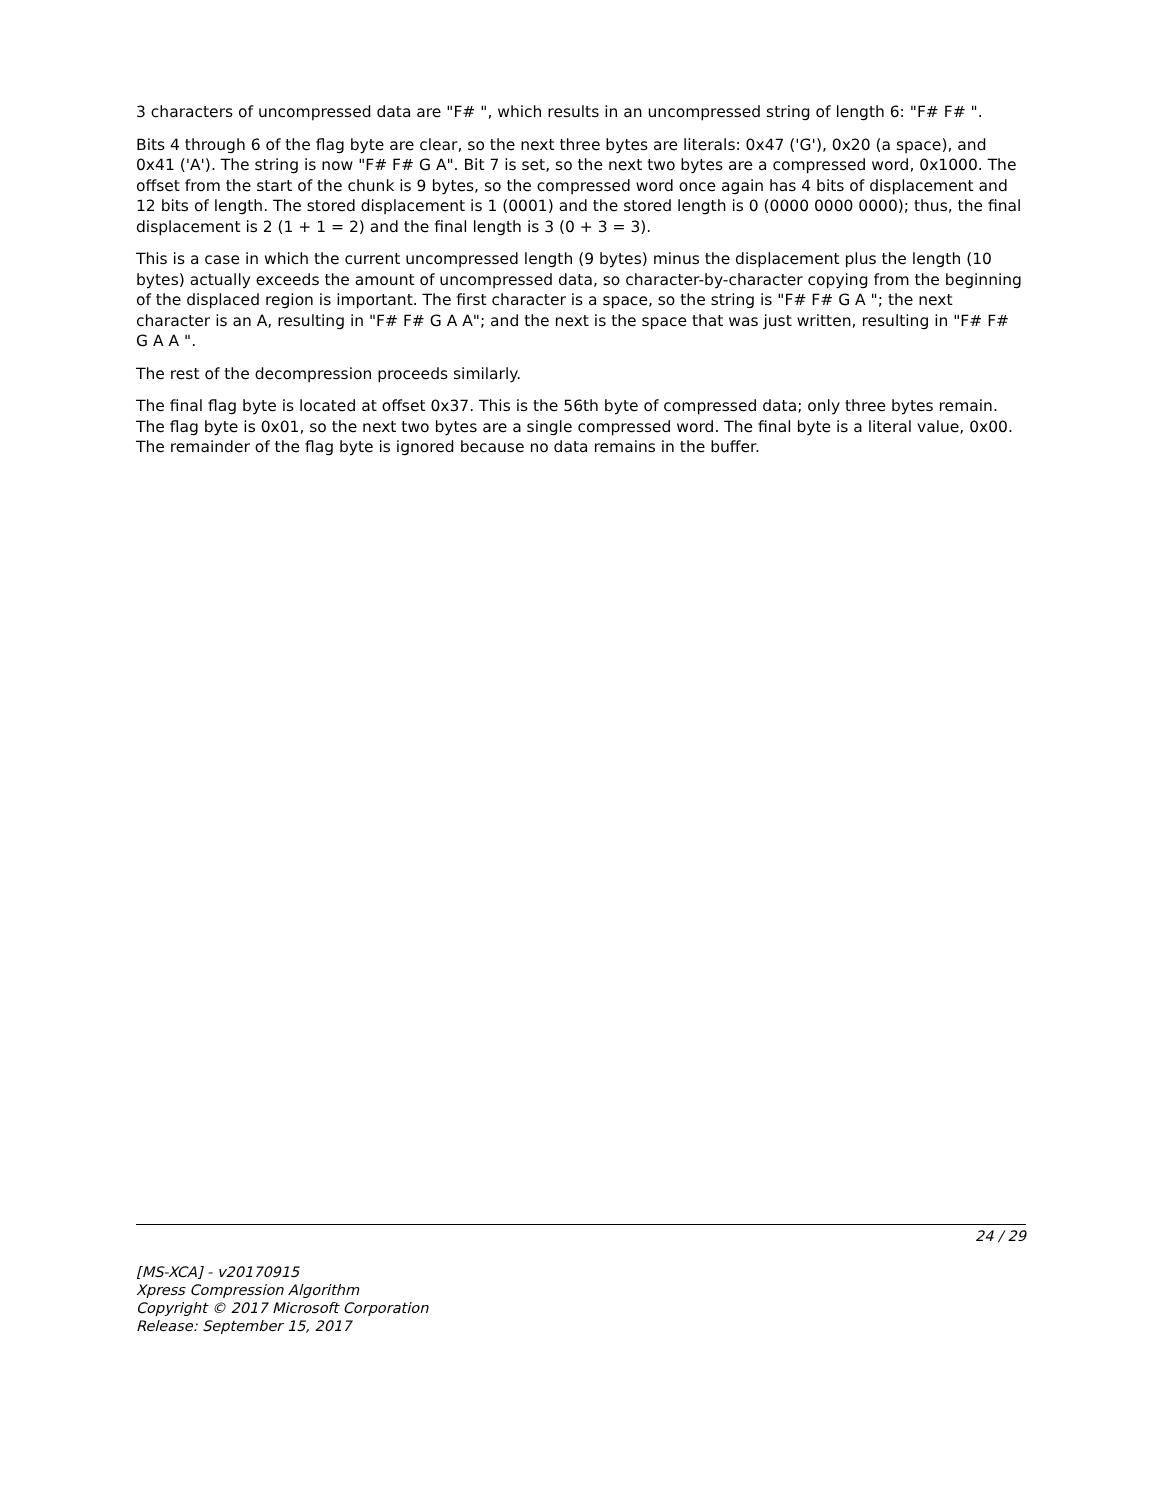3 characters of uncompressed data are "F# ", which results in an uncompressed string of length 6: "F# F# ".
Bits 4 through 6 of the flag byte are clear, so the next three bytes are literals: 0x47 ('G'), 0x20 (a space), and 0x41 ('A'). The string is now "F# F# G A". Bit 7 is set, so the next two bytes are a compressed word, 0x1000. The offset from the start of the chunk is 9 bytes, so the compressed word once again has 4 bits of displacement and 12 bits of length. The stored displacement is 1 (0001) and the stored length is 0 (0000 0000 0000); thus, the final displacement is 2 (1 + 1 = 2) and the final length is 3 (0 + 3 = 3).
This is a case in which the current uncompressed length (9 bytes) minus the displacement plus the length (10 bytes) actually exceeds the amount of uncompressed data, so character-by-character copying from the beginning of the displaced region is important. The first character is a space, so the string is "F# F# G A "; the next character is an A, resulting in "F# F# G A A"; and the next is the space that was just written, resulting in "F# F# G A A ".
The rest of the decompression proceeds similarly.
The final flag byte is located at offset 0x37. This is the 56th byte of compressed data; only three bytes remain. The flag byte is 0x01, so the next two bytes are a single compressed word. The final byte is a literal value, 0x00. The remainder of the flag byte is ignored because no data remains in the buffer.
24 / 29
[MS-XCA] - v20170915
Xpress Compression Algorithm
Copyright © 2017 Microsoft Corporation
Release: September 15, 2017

...

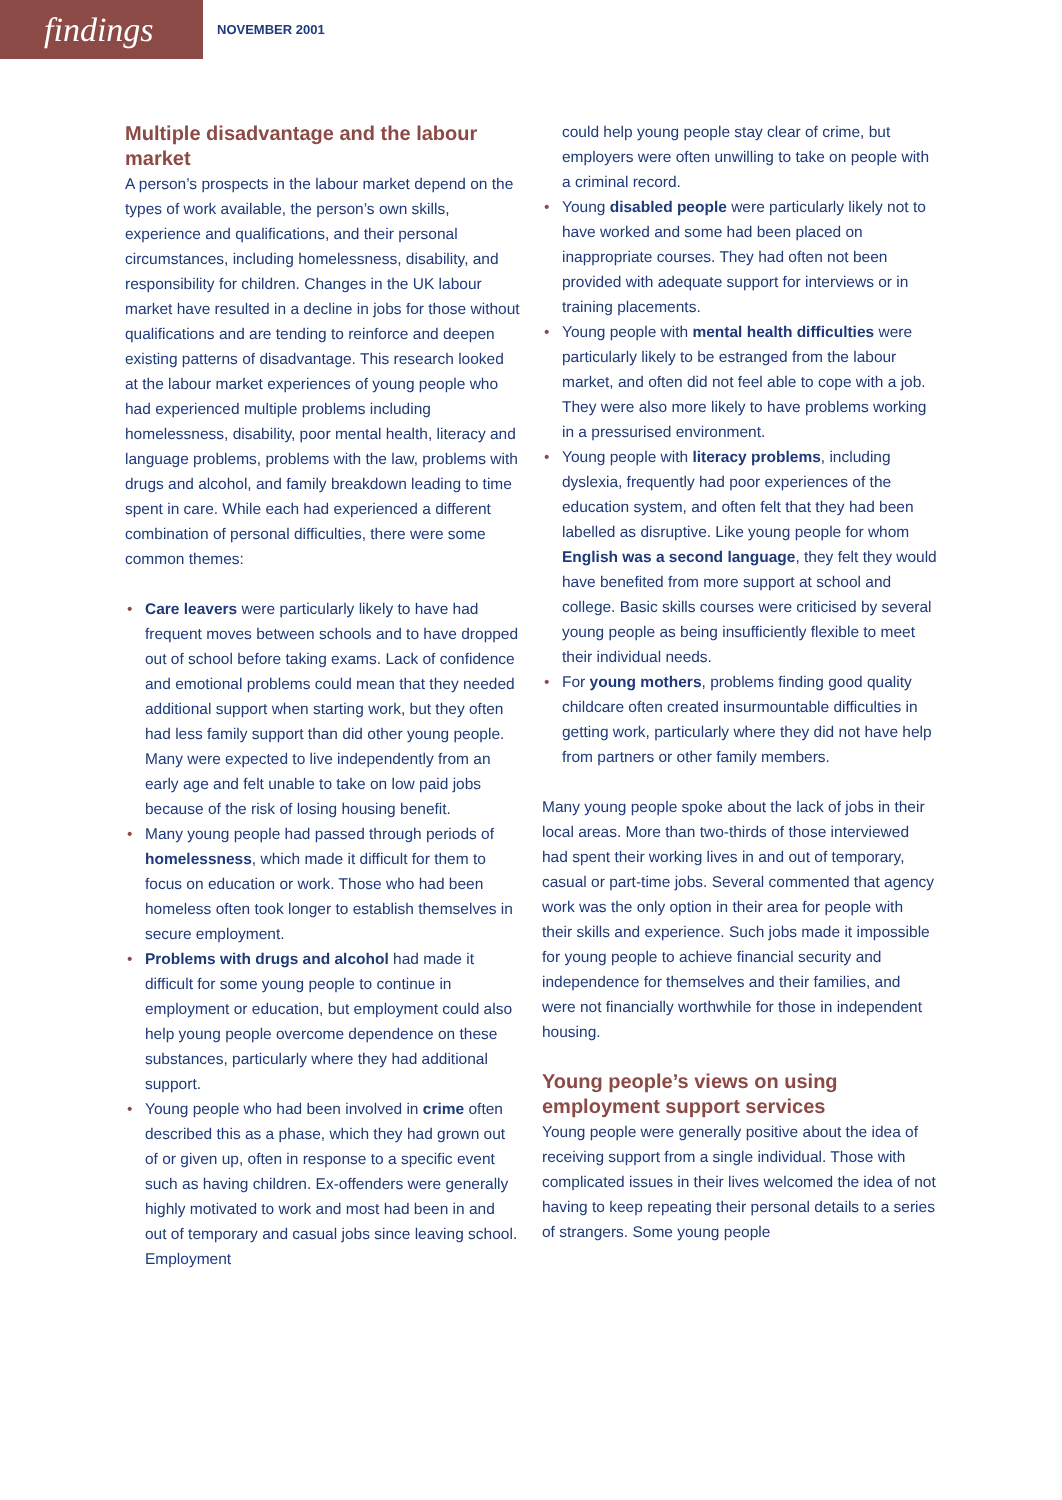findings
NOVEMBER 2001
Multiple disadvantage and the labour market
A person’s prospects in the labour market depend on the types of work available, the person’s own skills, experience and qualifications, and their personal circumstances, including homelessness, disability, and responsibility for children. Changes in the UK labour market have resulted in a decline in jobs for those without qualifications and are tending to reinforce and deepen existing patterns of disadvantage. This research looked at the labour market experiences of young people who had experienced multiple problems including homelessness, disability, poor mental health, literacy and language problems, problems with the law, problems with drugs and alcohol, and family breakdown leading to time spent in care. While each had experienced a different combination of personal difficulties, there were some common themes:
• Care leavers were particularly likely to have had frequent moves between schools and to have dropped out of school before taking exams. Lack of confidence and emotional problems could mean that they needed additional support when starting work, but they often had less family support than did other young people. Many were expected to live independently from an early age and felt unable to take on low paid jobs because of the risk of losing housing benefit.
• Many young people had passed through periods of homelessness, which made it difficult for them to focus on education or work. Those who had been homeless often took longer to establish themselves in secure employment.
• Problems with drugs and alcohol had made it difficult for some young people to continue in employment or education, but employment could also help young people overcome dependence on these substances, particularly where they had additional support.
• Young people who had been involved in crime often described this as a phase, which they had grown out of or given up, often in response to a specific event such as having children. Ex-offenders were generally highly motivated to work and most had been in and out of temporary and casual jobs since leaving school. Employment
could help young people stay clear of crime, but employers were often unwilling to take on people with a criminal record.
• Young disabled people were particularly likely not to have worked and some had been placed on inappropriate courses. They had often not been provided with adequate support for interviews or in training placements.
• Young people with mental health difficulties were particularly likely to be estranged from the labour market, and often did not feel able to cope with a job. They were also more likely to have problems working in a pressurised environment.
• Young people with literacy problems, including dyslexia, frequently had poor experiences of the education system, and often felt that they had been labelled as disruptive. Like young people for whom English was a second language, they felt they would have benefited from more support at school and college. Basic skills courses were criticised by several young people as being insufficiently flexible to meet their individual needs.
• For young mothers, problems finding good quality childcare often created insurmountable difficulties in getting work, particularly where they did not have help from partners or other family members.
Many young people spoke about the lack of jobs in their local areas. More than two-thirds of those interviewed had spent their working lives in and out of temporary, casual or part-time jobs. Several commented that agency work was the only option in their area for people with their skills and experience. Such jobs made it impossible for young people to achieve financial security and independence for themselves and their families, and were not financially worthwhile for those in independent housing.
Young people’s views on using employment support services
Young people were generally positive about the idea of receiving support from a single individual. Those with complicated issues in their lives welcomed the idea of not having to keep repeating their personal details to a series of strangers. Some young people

* * *

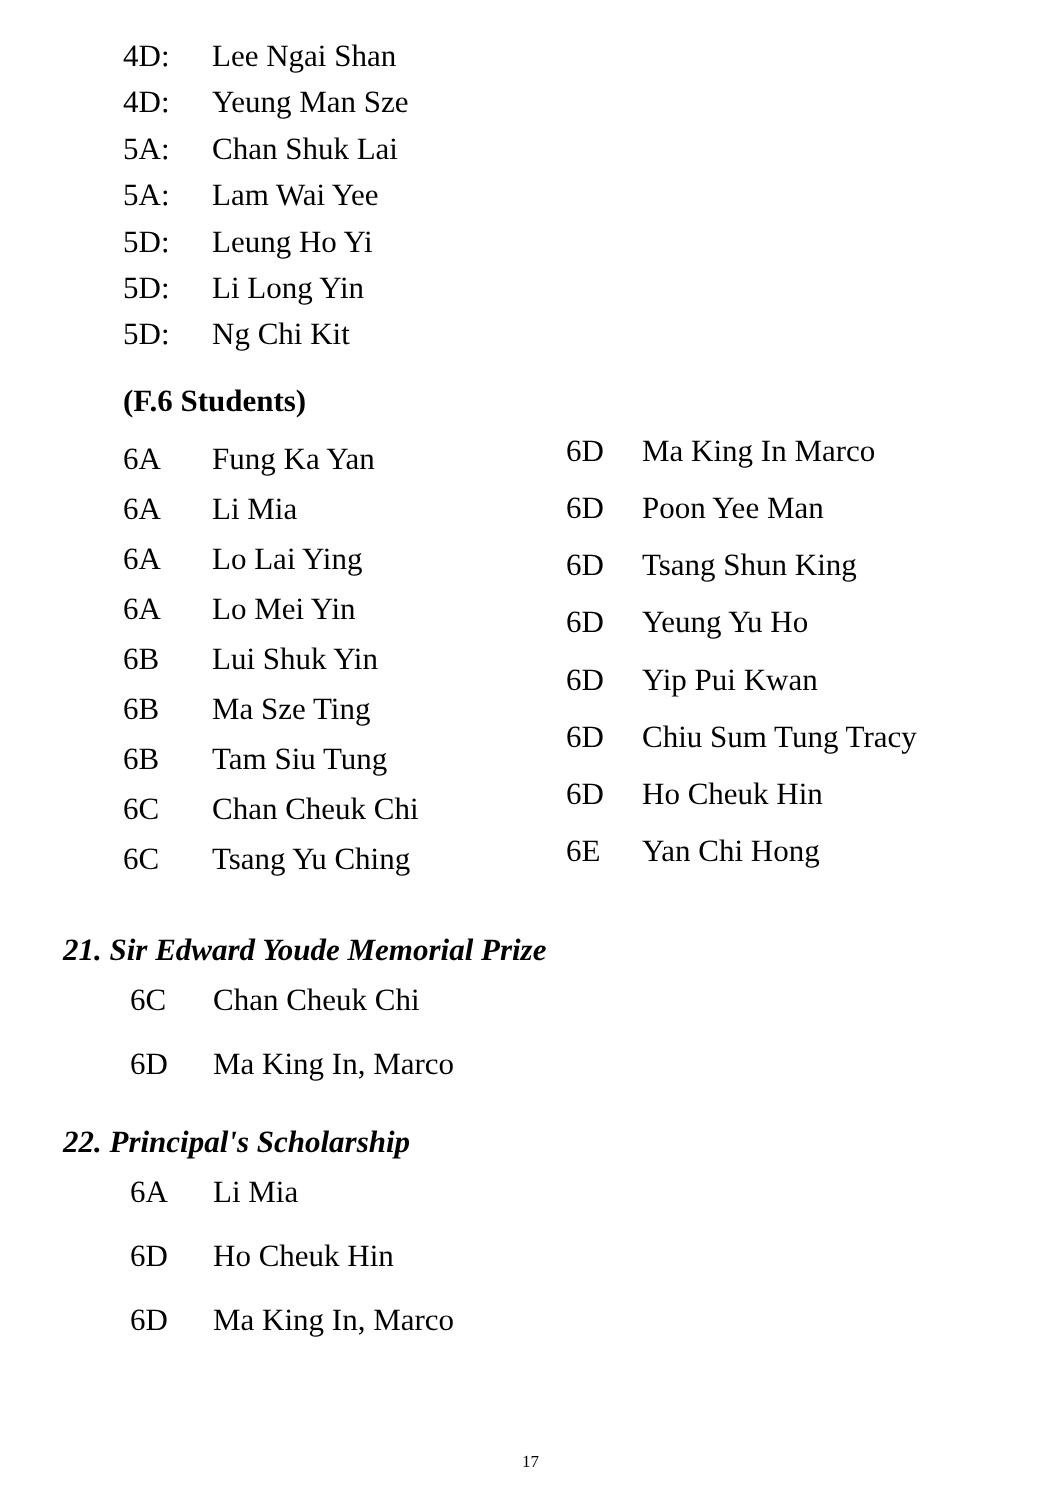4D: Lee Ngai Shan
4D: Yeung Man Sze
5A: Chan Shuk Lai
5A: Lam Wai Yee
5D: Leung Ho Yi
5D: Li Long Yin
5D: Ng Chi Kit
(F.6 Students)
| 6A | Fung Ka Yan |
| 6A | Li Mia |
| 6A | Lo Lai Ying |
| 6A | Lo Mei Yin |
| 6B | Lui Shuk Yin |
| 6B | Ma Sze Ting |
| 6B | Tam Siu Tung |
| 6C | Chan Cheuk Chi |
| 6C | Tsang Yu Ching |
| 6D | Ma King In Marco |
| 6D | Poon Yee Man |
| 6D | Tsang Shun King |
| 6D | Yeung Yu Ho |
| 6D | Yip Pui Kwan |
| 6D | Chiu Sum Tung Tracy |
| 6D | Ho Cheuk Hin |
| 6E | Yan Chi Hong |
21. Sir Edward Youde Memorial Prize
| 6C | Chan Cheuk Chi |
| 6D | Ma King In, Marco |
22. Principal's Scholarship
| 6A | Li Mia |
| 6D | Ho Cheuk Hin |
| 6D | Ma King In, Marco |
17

◆ **Exercise instructions**
Above are the records. Copy only the lines from the one with "3 characters of" through the one with "Copyright © 2017 Microsoft Corporation", exactly, with no pictures.

◆ **Response area**
3 characters of uncompressed data are "F# ", which results in an uncompressed string of length 6: "F# F# ".
Bits 4 through 6 of the flag byte are clear, so the next three bytes are literals: 0x47 ('G'), 0x20 (a space), and 0x41 ('A'). The string is now "F# F# G A". Bit 7 is set, so the next two bytes are a compressed word, 0x1000. The offset from the start of the chunk is 9 bytes, so the compressed word once again has 4 bits of displacement and 12 bits of length. The stored displacement is 1 (0001) and the stored length is 0 (0000 0000 0000); thus, the final displacement is 2 (1 + 1 = 2) and the final length is 3 (0 + 3 = 3).
This is a case in which the current uncompressed length (9 bytes) minus the displacement plus the length (10 bytes) actually exceeds the amount of uncompressed data, so character-by-character copying from the beginning of the displaced region is important. The first character is a space, so the string is "F# F# G A "; the next character is an A, resulting in "F# F# G A A"; and the next is the space that was just written, resulting in "F# F# G A A ".
The rest of the decompression proceeds similarly.
The final flag byte is located at offset 0x37. This is the 56th byte of compressed data; only three bytes remain. The flag byte is 0x01, so the next two bytes are a single compressed word. The final byte is a literal value, 0x00. The remainder of the flag byte is ignored because no data remains in the buffer.
24 / 29
[MS-XCA] - v20170915
Xpress Compression Algorithm
Copyright © 2017 Microsoft Corporation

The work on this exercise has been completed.